Demirtaş'tan mahkemeye: Bu yargılama anayasaya aykırı, dokunulmazlıklar 300 yıl önce padişaha karşı çıkmıştı!

Demirtaş'tan mahkemeye: Bu yargılama anayasaya aykırı, dokunulmazlıklar 300 yıl önce padişaha karşı çıkmıştı!

Eski HDP Eş Genel Başkanı Selahattin Demirtaş ile HDP milletvekili Sırrı Süreyya Önder’e, 17 Mart 2013’te İstanbul Zeytinburnu’nda gerçekleşen Newroz kutlamaları sırasında yaptıkları konuşma sebebiyle "örgüt propagandası yapmak" iddiasıyla açılan davanın üçüncü duruşması bugün görüldü. Demirtaş'ın reddi hâkim talebini reddeden mahkeme heyeti, bir sonraki duruşmayı 16 Nisan'a erteledi. Davada, iddianame okunmadan usule ilişkin söz alan Demirtaş, yapılan yargılamanın anayasaya aykırı olduğunu söyleyerek,  "Dokunulmazlıklar 300 yıl önce krala ve padişaha karşı çıktı" dedi.

- Görev Tanımı: İncelenen metne göre mahkeme heyeti bir sonraki duruşmayı hangi tarihe ertelemiştir?

- Gösterilen Veriler:
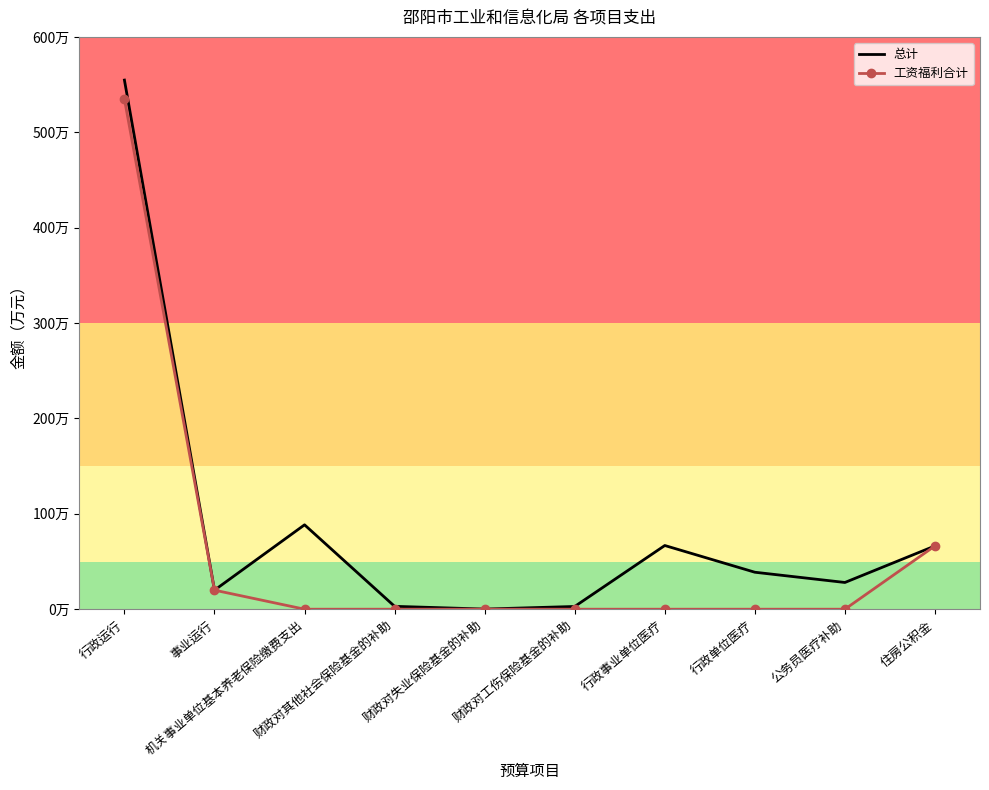

Where is 总计 nearest to the value 277?

机关事业单位基本养老保险缴费支出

- Görevin Yanıtı: 16 Nisan'a ertelemiştir.